We will have to make some very difficult choices when it comes to the limited funds available for the SCHIP. The cost of covering children who are uninsured but eligible for SCHIP continues to rise.

According to the Center on Budget and Policy Priorities and their analysis--and this was in a recent memo from the Congressional Budget Office--it will take $47.5 billion to cover the estimated 6 million children who are uninsured but eligible for either SCHIP or the Medicaid Program. To quote the center, even this figure is ``too low''--those are their words: ``too low''--because it does not include the cost of the policies necessary to increase enrollment in Medicaid and SCHIP.

Given the priorities placed on pay-as-you-go and the limited offsets available to pay for increased SCHIP spending, it appears some priorities have to be set. We are faced with that every day--setting priorities, that everybody cannot have everything they want.

Republicans have taken the position--and I emphasize that position--we want to prioritize putting kids first. So I support Senator Cornyn's emphasis upon this key principle.

I also agree with the language in the budget that would support States in their efforts to move forward in covering more children. However, this language can be improved by emphasizing that reauthorization should make State flexibility a priority. With State flexibility, we can get more bang with the State's money, we can get more bang for the Federal dollars going into the program. We found that in Medicaid last year when a bipartisan group of Governors came to me, when I was chairman of the Finance Committee, and sat down and said: If you can give us more flexibility in Medicaid, we can save State tax dollars, we can save Federal tax dollars, and we can serve more kids who have need--because States know what their local situation is, they know better than we do in Washington to get the most bang for the taxpayers' dollars. So we can do the same thing for the SCHIP program by giving the States greater flexibility.
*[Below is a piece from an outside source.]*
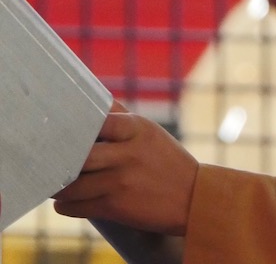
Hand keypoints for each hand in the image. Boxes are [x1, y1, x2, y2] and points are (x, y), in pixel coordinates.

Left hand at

Much of the success we have seen relative to the SCHIP program is because the Congress gave States the authority to manage the SCHIP caseloads, to control costs, and to experiment with innovative strategies to increase access to health care.

This country is so geographically vast, our population is so heterogeneous that if you try to make all policy by pouring policy in the same mold in Washington, DC, it is not going to fit New York City the same way it might fit Des Moines, IA.

But we ought to give those States in the case of New York, Albany, and in the case of Iowa, Des Moines, give those leaders, Governors and State legislatures, some leeway so we get more bang for our buck.

Reauthorization then should build on the State flexibility that was already there and should be a key feature of the priorities set in the budget.

Finally, given my zeal for oversight, meaning congressional oversight of what our bureaucracy does and how the taxpayers' money is spent, I must also commend the Senator from Texas for including, as a priority for the SCHIP reauthorization, improving and strengthening the oversight of Medicaid and SCHIP to prevent waste, fraud, and abuse. We have made improvements to preventing waste, fraud, and abuse, but we can certainly do more. We can always do more.

I commend the Senator for his amendment. It builds on the language already in the bill, and I urge my colleagues to vote in favor of it.

I reserve the balance of the time on our side.